Ma i calciatori avvertono un certo malcontento riguardo le conseguenze che questo taglio ai loro compensi potrebbe comportare. Infatti loro andranno a percepire di meno, ma ciò significa che non verranno pagate le tasse sulla percentuale di stipendio non retribuita: in poche parole, se guadagneranno di meno i calciatori guadagnerà di meno anche lo Stato inglese. Insomma meno denaro a disposizione da destinare alla sanità. Le società di calcio risparmieranno, ma questo potrebbe andare a ricadere sulle casse pubbliche, con una possibile perdita stimata sui 227 milioni di euro.
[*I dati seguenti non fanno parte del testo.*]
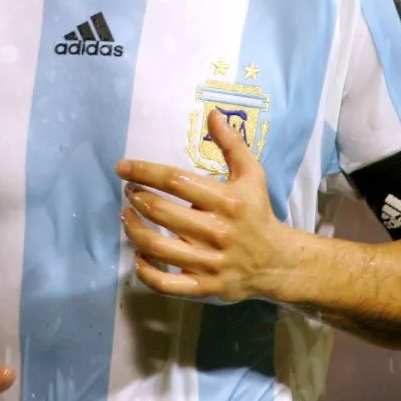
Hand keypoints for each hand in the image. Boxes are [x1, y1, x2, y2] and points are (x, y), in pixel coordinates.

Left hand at [117, 108, 302, 301]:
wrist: (276, 262)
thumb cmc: (258, 213)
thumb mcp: (252, 174)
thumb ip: (232, 144)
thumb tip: (213, 114)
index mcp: (226, 201)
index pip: (176, 181)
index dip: (145, 171)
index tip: (123, 167)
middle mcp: (216, 231)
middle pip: (162, 212)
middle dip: (137, 198)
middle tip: (130, 191)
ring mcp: (208, 262)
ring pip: (157, 247)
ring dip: (134, 230)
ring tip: (126, 216)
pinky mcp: (203, 287)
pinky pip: (165, 283)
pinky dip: (145, 270)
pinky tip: (138, 255)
LEGGI ANCHE: Serie A, diritti tv: mancano 230 milioni
Queste sono le perplessità dei calciatori, che chiedono misure ulteriori per evitare il peggio. Anche perché ora sono tre le squadre di Premier che hanno aderito al piano governativo di sostegno economico: dopo Newcastle e Tottenham, ora anche il Liverpool ha deciso di richiedere l’80% di copertura salariale per tutti i suoi dipendenti.
Anche questo fa discutere, perché i Reds sono la terza squadra con il monte ingaggi più elevato, ma hanno degli introiti da paura (circa 605 milioni di euro). Intanto la Premier ha fatto un ulteriore sforzo e ha destinato 141,7 milioni di euro alle categorie inferiori e altri 22,6 al Servizio Sanitario Nazionale.